Evogene to Quadruple Brazil Castor Yield to Cut Biodiesel Costs

Evogene Ltd., the Israeli biotechnology company, is seeking to quadruple the yield of castor beans it grows in Brazil to cut the cost of producing biodiesel.

The company expects to produce 4 metric tons of castor a hectare annually by 2013, said Liat Cinamon, director of investor relations.

The global average is about 1 ton, she said today in a telephone interview from Israel, citing production data from the Food and Agriculture Organization of the United Nations.

Evogene, based in Rehovot, Israel, said yesterday it’s expanding a field trial it began last year with local agribusiness SLC Agricola SA to breed castor plants in northeast Brazil that bear more seeds and grow more densely.

“This will significantly cut the cost of biodiesel feedstock,” which accounts for 80 percent of production costs, she said.

Castor oil, which can also be used in paints, lubricants and chemicals industries, sells for about $2,000 a ton, compared to $1,500 for soybean oil, Cinamon said.

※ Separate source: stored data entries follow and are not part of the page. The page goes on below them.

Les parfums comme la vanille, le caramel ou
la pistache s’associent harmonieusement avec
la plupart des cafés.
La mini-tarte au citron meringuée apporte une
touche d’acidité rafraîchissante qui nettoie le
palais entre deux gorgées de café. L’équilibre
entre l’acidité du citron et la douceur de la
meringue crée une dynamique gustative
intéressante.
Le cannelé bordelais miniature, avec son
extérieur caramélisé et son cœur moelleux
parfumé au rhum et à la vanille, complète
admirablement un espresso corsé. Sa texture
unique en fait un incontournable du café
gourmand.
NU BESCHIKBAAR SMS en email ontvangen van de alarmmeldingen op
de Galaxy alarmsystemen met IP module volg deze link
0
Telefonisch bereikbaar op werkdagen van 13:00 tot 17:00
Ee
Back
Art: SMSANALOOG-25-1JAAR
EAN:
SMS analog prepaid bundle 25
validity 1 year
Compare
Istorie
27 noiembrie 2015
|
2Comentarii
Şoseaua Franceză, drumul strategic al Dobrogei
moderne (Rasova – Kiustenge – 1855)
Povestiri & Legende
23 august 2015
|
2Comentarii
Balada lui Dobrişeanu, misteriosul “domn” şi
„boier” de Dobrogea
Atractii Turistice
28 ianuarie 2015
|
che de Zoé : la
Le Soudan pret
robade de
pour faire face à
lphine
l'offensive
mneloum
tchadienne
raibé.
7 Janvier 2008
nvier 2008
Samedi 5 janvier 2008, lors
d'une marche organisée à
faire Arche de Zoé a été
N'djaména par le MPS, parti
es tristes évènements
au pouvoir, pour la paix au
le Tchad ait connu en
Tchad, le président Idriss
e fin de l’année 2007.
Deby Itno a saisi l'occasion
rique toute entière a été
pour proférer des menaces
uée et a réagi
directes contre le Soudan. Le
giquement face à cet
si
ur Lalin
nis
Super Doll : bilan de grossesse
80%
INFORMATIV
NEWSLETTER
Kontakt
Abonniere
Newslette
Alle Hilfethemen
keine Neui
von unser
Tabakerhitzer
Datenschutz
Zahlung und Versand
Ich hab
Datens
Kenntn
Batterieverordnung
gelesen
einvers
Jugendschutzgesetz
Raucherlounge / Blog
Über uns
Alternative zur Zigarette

“When Evogene meets its target it will be competitive” with other biodiesel raw materials such as soybean oil, which is the staple feedstock for most Brazilian refineries, she said.

About 79 percent of biodiesel feedstock was soybean oil in September and none was made from castor oil, according to data posted online by fuel regulator Agencia Nacional do Petroleo, Gas Natural e Biocombustiveis.